### [Text excerpt]
☆ ☆ ☆

Slava (, ) is a tradition of the ritual of glorification of one's family's patron saint, found mainly among Serbian Orthodox Christians. The family celebrates the Slava annually on the saint's feast day. In 2014 it was inscribed in UNESCO Intangible Cultural Heritage Lists of Serbia.

Overview
The Slava is a family's annual ceremony and veneration of their patron saint. It is a tribute to the family's first ancestor who was baptized into Christianity, with its presiding saint. The family's patron saint is passed down from father to son and only males are allowed to carry out the Slava's rituals. Upon marriage, women typically adopt the patron saint of their spouse although it is not uncommon for them to continue celebrating their native family's saint as well (in which case the secondary one is known as preslava). Close friends and family gather at the home for a ritual feast. Although a religious ceremony for the purpose of saint veneration, the family's intent behind the celebration is for "the good health of the living" as well as for a "general remembrance of the souls of the departed family members".

The tradition is an important ethnic marker of Serbian identity. The slogan:  () was raised as a Serbian national identifier by Miloš Milojević after his travel to Kosovo and Metohija in 1871–1877. Serbs usually regard the Slava as their most significant and most solemn feast day. The tradition is also very well preserved among the Serbs worldwide.

Besides present day Serbia, Slava is also common in some of the territories where Serbian medieval state extended its rule and cultural influence, but not only there. Similar or identical traditions are found in different countries on the Balkans and not only among the Serbs, but also among Montenegrins, Macedonians, occasionally among Croats, Catholics from Boka Kotorska, Konavle, Southern Herzegovina, Bosansko Grahovo, Janjevci, Christians in Northern Albania, and Muslims among Gorani and some Bosniaks in Bosnia. A similar tradition is found in Western Bulgaria, also among some Vlachs and Aromanians.

Origin

Serbian historians consider that records of slava amongst Serbs can be traced back at least to 1018.

☆ ☆ ☆

Dataset records:
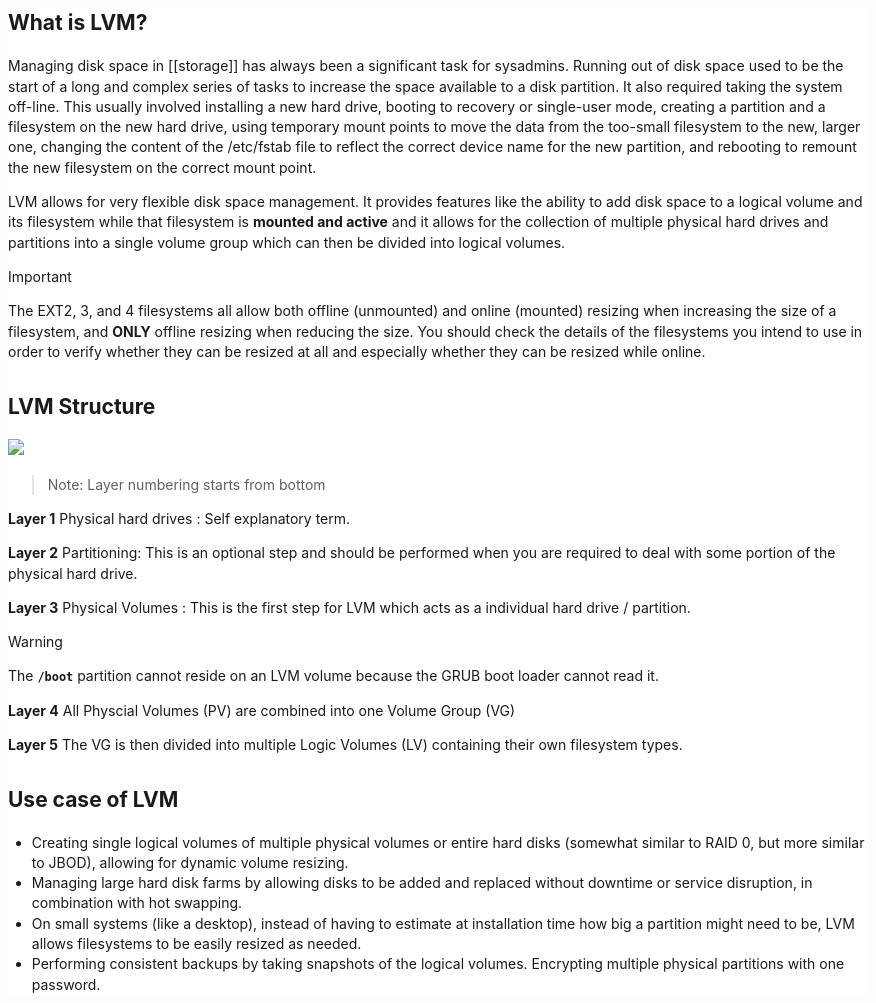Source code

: 
## What is LVM?
Managing disk space in [[storage]] has always been a significant task for sysadmins. Running out of disk space used to be the start of a long and complex series of tasks to increase the space available to a disk partition. It also required taking the system off-line. This usually involved installing a new hard drive, booting to recovery or single-user mode, creating a partition and a filesystem on the new hard drive, using temporary mount points to move the data from the too-small filesystem to the new, larger one, changing the content of the /etc/fstab file to reflect the correct device name for the new partition, and rebooting to remount the new filesystem on the correct mount point.

LVM allows for very flexible disk space management. It provides features like the ability to add disk space to a logical volume and its filesystem while that filesystem is **mounted and active** and it allows for the collection of multiple physical hard drives and partitions into a single volume group which can then be divided into logical volumes.

>[!important]
The EXT2, 3, and 4 filesystems all allow both offline (unmounted) and online (mounted) resizing when increasing the size of a filesystem, and **ONLY** offline resizing when reducing the size. You should check the details of the filesystems you intend to use in order to verify whether they can be resized at all and especially whether they can be resized while online.

## LVM Structure

![](https://media.springernature.com/original/springer-static/image/chp%3A10.1007%2F978-1-4842-5455-4_1/MediaObjects/489914_1_En_1_Fig1_HTML.jpg)

> Note: Layer numbering starts from bottom

**Layer 1** Physical hard drives : Self explanatory term.

**Layer 2** Partitioning: This is an optional step and should be performed when you are required to deal with some portion of the physical hard drive.

**Layer 3** Physical Volumes : This is the first step for LVM which acts as a individual hard drive / partition.

>[!warning]
The **`/boot`** partition cannot reside on an LVM volume because the GRUB boot loader cannot read it.


**Layer 4** All Physcial Volumes (PV) are combined into one Volume Group (VG)

**Layer 5** The VG is then divided into multiple Logic Volumes (LV) containing their own filesystem types.

## Use case of LVM

- Creating single logical volumes of multiple physical volumes or entire hard disks (somewhat similar to RAID 0, but more similar to JBOD), allowing for dynamic volume resizing.
- Managing large hard disk farms by allowing disks to be added and replaced without downtime or service disruption, in combination with hot swapping.
- On small systems (like a desktop), instead of having to estimate at installation time how big a partition might need to be, LVM allows filesystems to be easily resized as needed.
- Performing consistent backups by taking snapshots of the logical volumes.
Encrypting multiple physical partitions with one password.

☆ ☆ ☆

### [What to produce]
Please say whether each statement below agrees with the Slava text, answering yes or no and quoting the deciding words of the text. 1. The family's patron saint is passed down from mother to daughter. 2. The Slava was inscribed on a UNESCO list in 2014. 3. A similar tradition is found in Western Bulgaria.

### [Answer to this exercise]
1. No: "The family's patron saint is passed down from father to son and only males are allowed to carry out the Slava's rituals."
2. Yes: "In 2014 it was inscribed in UNESCO Intangible Cultural Heritage Lists of Serbia."
3. Yes: "A similar tradition is found in Western Bulgaria, also among some Vlachs and Aromanians."